Vie privée, religion et entreprise : la délicate question du pouvoir disciplinaire

actualité juridique
Publié le 2 octobre 2025
Par le Pôle Édition

Dans un arrêt du 10 septembre 2025, la Cour de cassation rappelle que le licenciement disciplinaire d’un salarié, fondé sur des faits relevant de l’exercice de sa liberté religieuse dans sa vie personnelle, en l’absence de tout manquement à ses obligations contractuelles, constitue une discrimination prohibée par la loi et est dès lors entaché de nullité.

I – Contexte

Dans cette affaire, une salariée, agent de service d’une association de protection de l’enfance, s’était rendue, de sa propre initiative, à l’hôpital où une mineure, suivie par l’association, avait été admise. Lors de cette visite, elle lui avait remis une Bible. Elle est licenciée pour faute simple. L’employeur lui reproche un comportement prosélyte jugé inapproprié au regard des missions de l’association.

Contestant son licenciement, la salariée saisit le conseil de prud’hommes, invoquant une atteinte à sa liberté religieuse et sa vie personnelle. En effet, les faits étaient intervenus en dehors du temps et du lieu de travail de la salariée et ils ne relevaient pas de l’exercice de ses fonctions professionnelles (elle était agent de service et non éducatrice dans l’association).

La cour d’appel écarte cet argument et valide le licenciement disciplinaire en raison de l’objet de l’association et de la clause de neutralité contenue dans son règlement intérieur. La salariée se pourvoit alors en cassation.

II – Une atteinte à la liberté religieuse

La chambre sociale casse l’arrêt d’appel.
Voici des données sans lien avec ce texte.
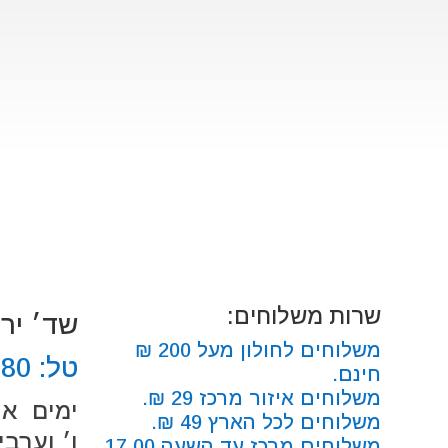
שרות משלוחים:
שד׳ ירושלים
משלוחים לחולון מעל 200 ₪
טל:
680
חינם.
משלוחים איזור מרכז 29 ₪.
ימים א׳-ה׳: 00
משלוחים לכל הארץ 49 ₪.
ו׳ וערבי חג: 0
משלוחים מרכז עד השעה 17.00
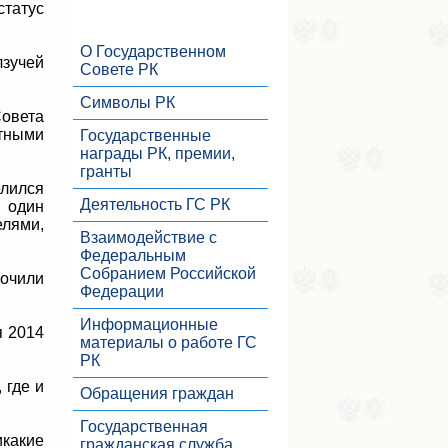
статус
О Государственном
лзучей
Совете РК
Символы РК
Совета
тными
Государственные
награды РК, премии,
гранты
елился
Деятельность ГС РК
 один
елями,
Взаимодействие с
Федеральным
Собранием Российской
мочили
Федерации
Информационные
я 2014
материалы о работе ГС
РК
 где и
Обращения граждан
Государственная
какие
гражданская служба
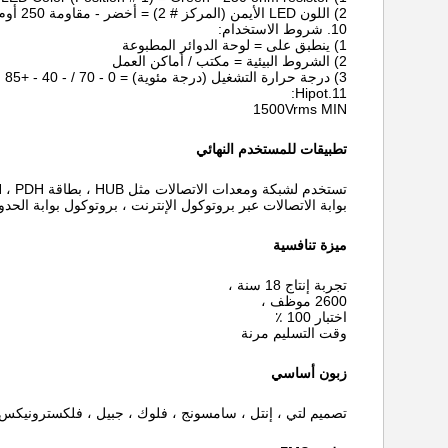
2) اللون LED الأيمن (المركز # 2) = أخضر - مقاومة 250 أوم
10. شروط الاستخدام:
1) ينطبق على = لوحة الدوائر المطبوعة
2) الشروط البيئية = مكتب / أماكن العمل
3) درجة حرارة التشغيل (درجة مئوية) = 0 - 70 / - 40 - +85
11.Hipot:
1500Vrms MIN
تطبيقات للمستخدم النهائي
تستخدم لشبكة ومعدات الاتصالات مثل HUB ، بطاقة PC ، Switch ، Router ، PC Mainboard ، SDH ، PDH ، هاتف IP ، مودم xDSL ،
بوابة الاتصالات عبر بروتوكول الإنترنت ، بروتوكول بوابة الحدو
ميزة تنافسية
تجربة إنتاج 18 سنة ،
2600 موظف ،
اختبار 100 ٪
وقت التسليم مرنة
زبون أساسي
تصميم لتي ، إنتل ، سامسونج ، فلوك ، جبيل ، فلكسترونيكس ، السرو 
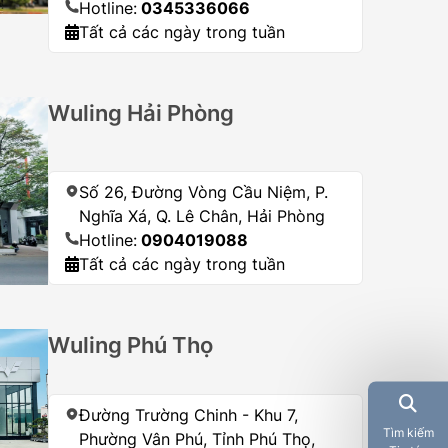
Hotline:
0345336066
Tất cả các ngày trong tuần
Wuling Hải Phòng
Số 26, Đường Vòng Cầu Niệm, P.
Nghĩa Xá, Q. Lê Chân, Hải Phòng
Hotline:
0904019088
Tất cả các ngày trong tuần
Wuling Phú Thọ
Đường Trường Chinh - Khu 7,
Tìm kiếm
Phường Vân Phú, Tỉnh Phú Thọ,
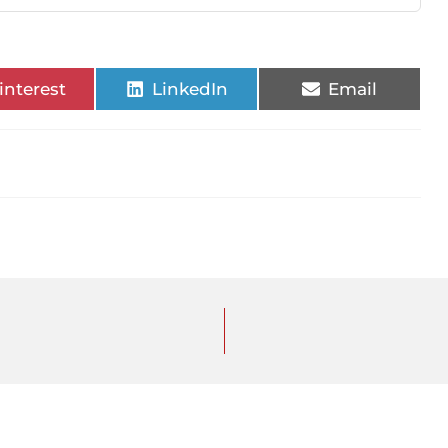
interest
LinkedIn
Email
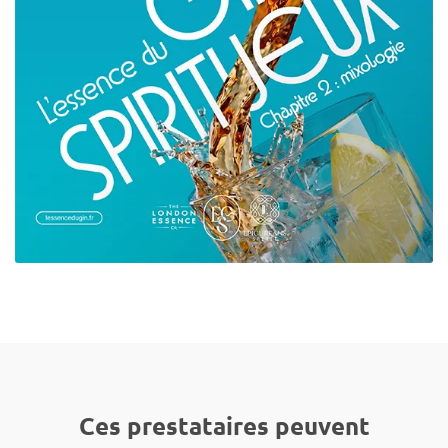
Ces prestataires peuvent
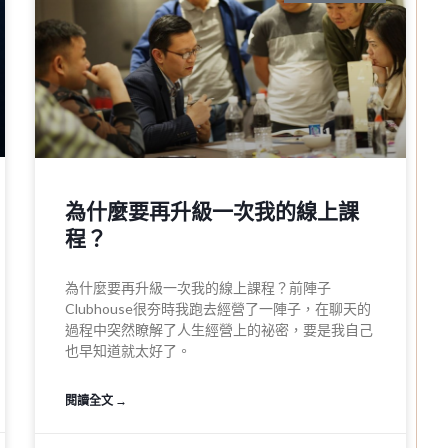
為什麼要再升級一次我的線上課
程？
為什麼要再升級一次我的線上課程？前陣子
Clubhouse很夯時我跑去經營了一陣子，在聊天的
過程中突然瞭解了人生經營上的祕密​，要是我自己
也早知道就太好了。
閱讀全文 →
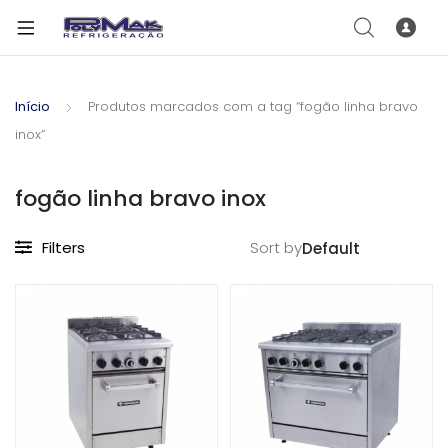
Início
Produtos marcados com a tag “fogão linha bravo
inox”
fogão linha bravo inox
Filters
Sort by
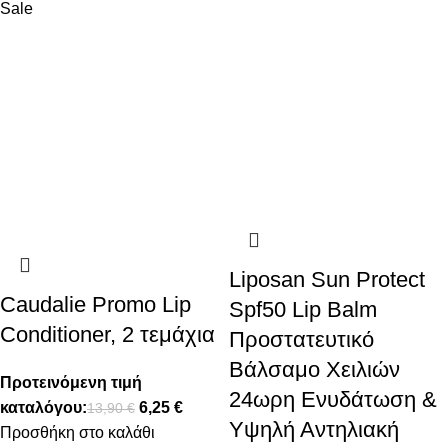
Sale
Liposan Sun Protect
Caudalie Promo Lip
Spf50 Lip Balm
Conditioner, 2 τεμάχια
Προστατευτικό
Βάλσαμο Χειλιών
Προτεινόμενη τιμή
24ωρη Ενυδάτωση &
καταλόγου:
6,25
€
13,90
€
Υψηλή Αντηλιακή
Προσθήκη στο καλάθι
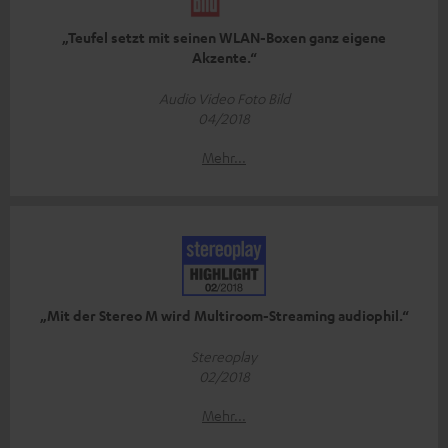
„Teufel setzt mit seinen WLAN-Boxen ganz eigene
Akzente.“
Audio Video Foto Bild
04/2018
Mehr...
„Mit der Stereo M wird Multiroom-Streaming audiophil.“
Stereoplay
02/2018
Mehr...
Sur le fondement des articles L. 1132-1 et L. 1132-4 du code du travail, la Cour rappelle que : « Les faits reprochés à la salariée s’étaient déroulés en dehors du temps et du lieu de travail et ne relevaient pas de l’exécution de ses fonctions« . Dès lors, les faits incriminés relevaient de la vie personnelle de la salariée et ne constituaient pas une faute, puisqu’aucun manquement de l’intéressée à une obligation découlant de son contrat de travail ne pouvait lui être reproché. La sanction prise par l’employeur constitue donc une discrimination qui entraîne la nullité du licenciement.